DIRECTIONS: Reproduce verbatim the lines of the material below, starting at the line with "오른쪽) 보고회에서 발" and ending at the line with "현장실습을 진행하는 학생들을 임의로 불러 모아 불성실하다고", both inclusive; skip the rest.
_ _ _
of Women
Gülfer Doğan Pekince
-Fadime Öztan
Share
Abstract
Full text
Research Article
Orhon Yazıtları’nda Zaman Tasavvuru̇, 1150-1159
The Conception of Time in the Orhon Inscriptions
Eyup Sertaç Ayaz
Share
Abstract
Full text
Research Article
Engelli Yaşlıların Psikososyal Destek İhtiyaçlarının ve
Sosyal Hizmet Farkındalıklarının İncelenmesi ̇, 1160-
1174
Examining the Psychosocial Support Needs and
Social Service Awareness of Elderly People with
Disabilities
_ _ _
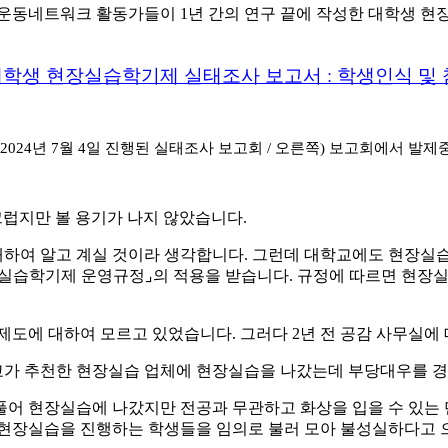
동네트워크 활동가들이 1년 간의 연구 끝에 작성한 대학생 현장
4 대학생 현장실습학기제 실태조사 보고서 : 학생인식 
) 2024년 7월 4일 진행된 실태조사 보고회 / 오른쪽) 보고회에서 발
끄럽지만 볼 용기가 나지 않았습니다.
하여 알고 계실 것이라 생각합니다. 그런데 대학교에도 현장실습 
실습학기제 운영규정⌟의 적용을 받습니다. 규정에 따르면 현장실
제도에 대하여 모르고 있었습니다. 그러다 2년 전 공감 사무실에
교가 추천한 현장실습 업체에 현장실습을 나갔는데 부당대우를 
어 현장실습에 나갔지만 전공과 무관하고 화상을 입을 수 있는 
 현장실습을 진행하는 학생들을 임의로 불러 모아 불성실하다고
_ _ _
WRITTEN ANSWER:
) 2024년 7월 4일 진행된 실태조사 보고회 / 오른쪽) 보고회에서 발
끄럽지만 볼 용기가 나지 않았습니다.
하여 알고 계실 것이라 생각합니다. 그런데 대학교에도 현장실습 
실습학기제 운영규정⌟의 적용을 받습니다. 규정에 따르면 현장실
제도에 대하여 모르고 있었습니다. 그러다 2년 전 공감 사무실에
교가 추천한 현장실습 업체에 현장실습을 나갔는데 부당대우를 
어 현장실습에 나갔지만 전공과 무관하고 화상을 입을 수 있는 
 현장실습을 진행하는 학생들을 임의로 불러 모아 불성실하다고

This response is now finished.